> [GIVEN DATA]
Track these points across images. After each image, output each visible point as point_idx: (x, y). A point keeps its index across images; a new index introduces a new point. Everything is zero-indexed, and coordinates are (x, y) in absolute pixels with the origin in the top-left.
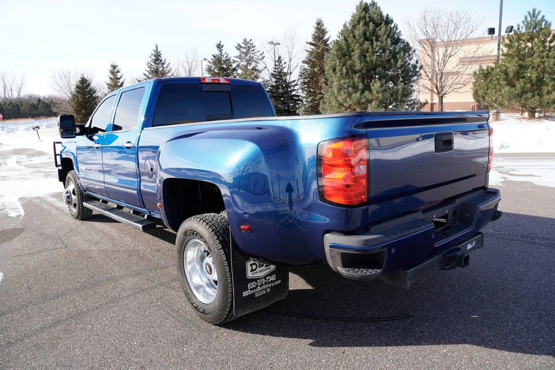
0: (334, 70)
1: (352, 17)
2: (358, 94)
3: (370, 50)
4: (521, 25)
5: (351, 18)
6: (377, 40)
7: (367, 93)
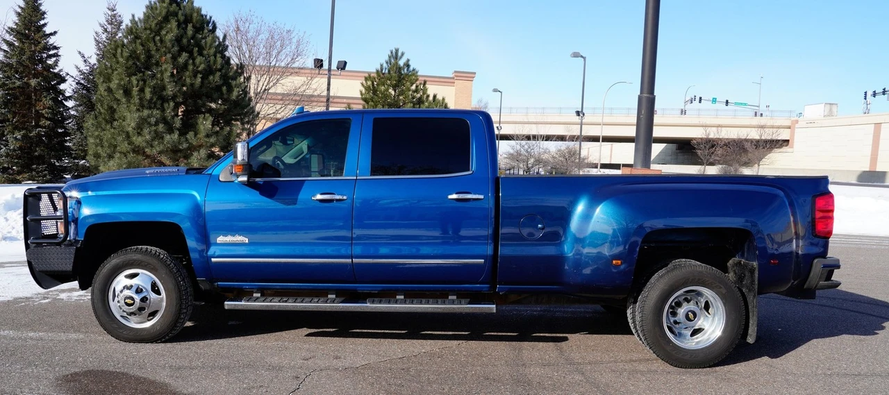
0: (127, 93)
1: (147, 7)
2: (176, 136)
3: (191, 67)
4: (385, 65)
5: (145, 10)
6: (201, 54)
7: (190, 135)
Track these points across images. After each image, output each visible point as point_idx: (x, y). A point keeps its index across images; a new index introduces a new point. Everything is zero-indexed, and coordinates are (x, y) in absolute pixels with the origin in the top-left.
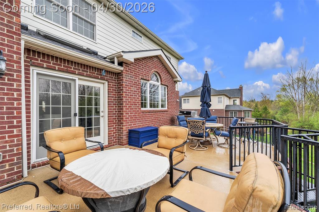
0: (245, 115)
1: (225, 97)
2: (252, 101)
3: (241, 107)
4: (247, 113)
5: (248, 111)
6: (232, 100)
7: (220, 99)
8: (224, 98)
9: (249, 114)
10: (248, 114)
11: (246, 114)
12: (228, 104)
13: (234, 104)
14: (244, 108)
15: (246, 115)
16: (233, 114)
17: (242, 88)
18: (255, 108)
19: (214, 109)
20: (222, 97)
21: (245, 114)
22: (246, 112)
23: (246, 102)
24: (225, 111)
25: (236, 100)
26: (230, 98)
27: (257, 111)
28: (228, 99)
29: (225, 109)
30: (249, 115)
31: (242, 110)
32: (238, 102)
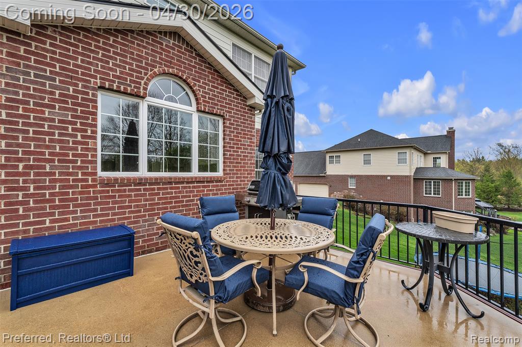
0: (459, 189)
1: (413, 151)
2: (478, 160)
3: (450, 171)
4: (464, 184)
5: (466, 180)
6: (430, 158)
7: (402, 155)
8: (411, 155)
9: (469, 186)
10: (466, 186)
11: (462, 186)
12: (422, 166)
13: (436, 166)
14: (458, 173)
15: (462, 189)
16: (431, 185)
18: (485, 174)
19: (390, 176)
20: (408, 151)
21: (459, 186)
22: (462, 183)
23: (463, 162)
24: (414, 179)
25: (440, 158)
26: (425, 154)
27: (487, 181)
28: (422, 155)
29: (412, 174)
30: (469, 189)
31: (453, 178)
32: (443, 162)
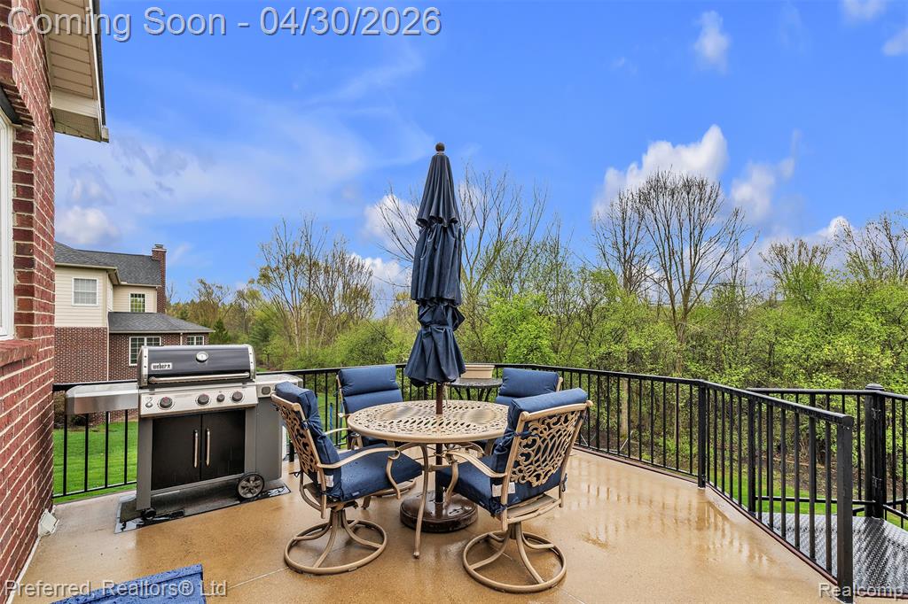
4: (195, 341)
5: (197, 334)
6: (126, 295)
12: (111, 309)
13: (136, 311)
17: (164, 256)
20: (99, 278)
22: (192, 339)
24: (110, 334)
25: (143, 295)
26: (117, 285)
29: (107, 325)
31: (181, 332)
32: (149, 303)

> [HOW TO COMPLETE THIS TASK] Can you render every line of the records above as a numbered list, skipping any blank lines and leaving the pictures out?

> [OUTPUT]
1. Track these points across images. After each image, output each visible point as point_idx: (x, y). A point keeps its index across images; a new index introduces a new point. Everything is zero-indexed, and coordinates are (x, y) in absolute pixels with the origin in the top-left.
2. 0: (334, 70)
3. 1: (352, 17)
4. 2: (358, 94)
5. 3: (370, 50)
6. 4: (521, 25)
7. 5: (351, 18)
8. 6: (377, 40)
9. 7: (367, 93)
10. 0: (127, 93)
11. 1: (147, 7)
12. 2: (176, 136)
13. 3: (191, 67)
14. 4: (385, 65)
15. 5: (145, 10)
16. 6: (201, 54)
17. 7: (190, 135)
18. Track these points across images. After each image, output each visible point as point_idx: (x, y). A point keeps its index across images; a new index introduces a new point. Everything is zero-indexed, and coordinates are (x, y) in absolute pixels with the origin in the top-left.
19. 0: (245, 115)
20. 1: (225, 97)
21. 2: (252, 101)
22. 3: (241, 107)
23. 4: (247, 113)
24. 5: (248, 111)
25. 6: (232, 100)
26. 7: (220, 99)
27. 8: (224, 98)
28. 9: (249, 114)
29. 10: (248, 114)
30. 11: (246, 114)
31. 12: (228, 104)
32. 13: (234, 104)
33. 14: (244, 108)
34. 15: (246, 115)
35. 16: (233, 114)
36. 17: (242, 88)
37. 18: (255, 108)
38. 19: (214, 109)
39. 20: (222, 97)
40. 21: (245, 114)
41. 22: (246, 112)
42. 23: (246, 102)
43. 24: (225, 111)
44. 25: (236, 100)
45. 26: (230, 98)
46. 27: (257, 111)
47. 28: (228, 99)
48. 29: (225, 109)
49. 30: (249, 115)
50. 31: (242, 110)
51. 32: (238, 102)
52. 0: (459, 189)
53. 1: (413, 151)
54. 2: (478, 160)
55. 3: (450, 171)
56. 4: (464, 184)
57. 5: (466, 180)
58. 6: (430, 158)
59. 7: (402, 155)
60. 8: (411, 155)
61. 9: (469, 186)
62. 10: (466, 186)
63. 11: (462, 186)
64. 12: (422, 166)
65. 13: (436, 166)
66. 14: (458, 173)
67. 15: (462, 189)
68. 16: (431, 185)
69. 18: (485, 174)
70. 19: (390, 176)
71. 20: (408, 151)
72. 21: (459, 186)
73. 22: (462, 183)
74. 23: (463, 162)
75. 24: (414, 179)
76. 25: (440, 158)
77. 26: (425, 154)
78. 27: (487, 181)
79. 28: (422, 155)
80. 29: (412, 174)
81. 30: (469, 189)
82. 31: (453, 178)
83. 32: (443, 162)
84. 4: (195, 341)
85. 5: (197, 334)
86. 6: (126, 295)
87. 12: (111, 309)
88. 13: (136, 311)
89. 17: (164, 256)
90. 20: (99, 278)
91. 22: (192, 339)
92. 24: (110, 334)
93. 25: (143, 295)
94. 26: (117, 285)
95. 29: (107, 325)
96. 31: (181, 332)
97. 32: (149, 303)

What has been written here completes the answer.